Wild boars are in the news again. Seldom a week goes by these days without news of a wild boar causing some kind of commotion in the city. Wild boar sightings and nuisance reports are up again this year with over 500 instances, compared with around 400 over the same period last year. The same goes for the capture of the porcine mischief-makers with close to 300 being caught last year, most of which were later released into country parks.
Despite the government’s best efforts to control the pigs via a sterilisation programme, boars are showing up in urban areas in increasing numbers and more unexpected places. Last month, the mother of pop star Coco Lee fractured her hip as a result of a boar encounter on the Peak. A few years ago, one was even spotted on the tarmac at Chek Lap Kok.
The increase in the number of human-boar encounters has been attributed to people feeding them, despite efforts by the government to discourage the practice.
Dr Leung Siu-fai, director of the Agriculture, Fisheries and Conservation Department (AFCD), has suggested that the problem has become so serious that the pigs may need to be “removed”. This term, of course, is a euphemism for “euthanise”, which in this case is a nice way of saying “kill”.
Interestingly, another spokesperson for the AFCD, when addressing the department’s plans to control the porcine population, admitted that in some cases the animals had to be “humanely dispatched” – yet another euphemism.

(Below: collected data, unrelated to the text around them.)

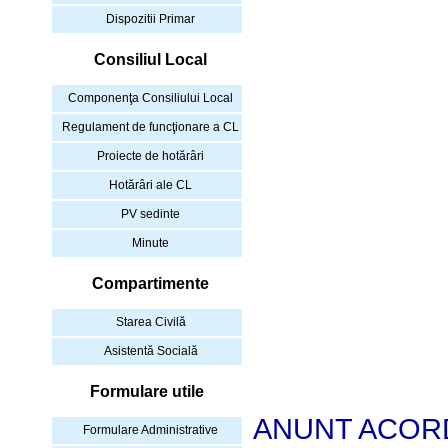
Dispozitii Primar
Consiliul Local
Componenţa Consiliului Local
Regulament de funcţionare a CL
Proiecte de hotărâri
Hotărâri ale CL
PV sedinte
Minute
Compartimente
Starea Civilă
Asistentă Socială
Formulare utile
ANUNT ACOR
Formulare Administrative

The compassion shown towards our local boars has led to the formation of the Hong Kong Wild Boar Concern Group, which firmly objects to any harm perpetrated against local wild swine. The group wants to discourage people from feeding the pigs while advocating benign coexistence.
Curiously, the overly gentle treatment accorded to our wild boars, even the ones that do damage or cause injury, comes at a time when their domestic brethren are being slaughtered for pork at a rate per day in Hong Kong that is roughly equal to the entire estimated population of wild boars, about 3000, in our country parks.
Go figure. Public officials will do linguistic somersaults to avoid using the word “kill” when referring to the culling of nuisance wild hogs. Others in the city love them so much that they go out of their way to feed the odd boar that finds itself in the city. And some have even established a special interest group to protect the boars. In the meantime, however, collectively, Hongkongers daily devour the equivalent of the entire population of wild boars living in the territory when they sit down to dinner.
How does one explain this apparent hypocrisy? Several answers come to mind.
First and foremost is the way pork, or for that matter, any type of meat, is sold. Often it is bought in a supermarket wrapped in plastic as chunks of red flesh, far removed from the sacrificed, sentient creature. Thus, the unpleasantness of the slaughterhouse is long sanitized. Another reason has to do with numbers. As Joseph Stalin apparently commented, “a single death is a tragedy, a million deaths is a statistic.” Thus, when a wild boar enters the city and after being injured is put down (another euphemism), there is sometimes an outpouring of sympathy for the animal because we can identify with this single death. On the other hand, the daily slaughter of thousands of pigs for human consumption is abstract.
But thirdly and perhaps most importantly, humans are specialists at avoiding cognitive dissonance, the mental discomfort that results from holding two conflicting beliefs. Although we all know that wild boars and domestic pigs are essentially the same animal, we rationalise the dissonance by categorising the two animals differently. One is a critter; the other is a commodity.
In the end, if you’ve read this far, and you eat pork, you may be feeling some cognitive dissonance… but only if you are a wild boar lover.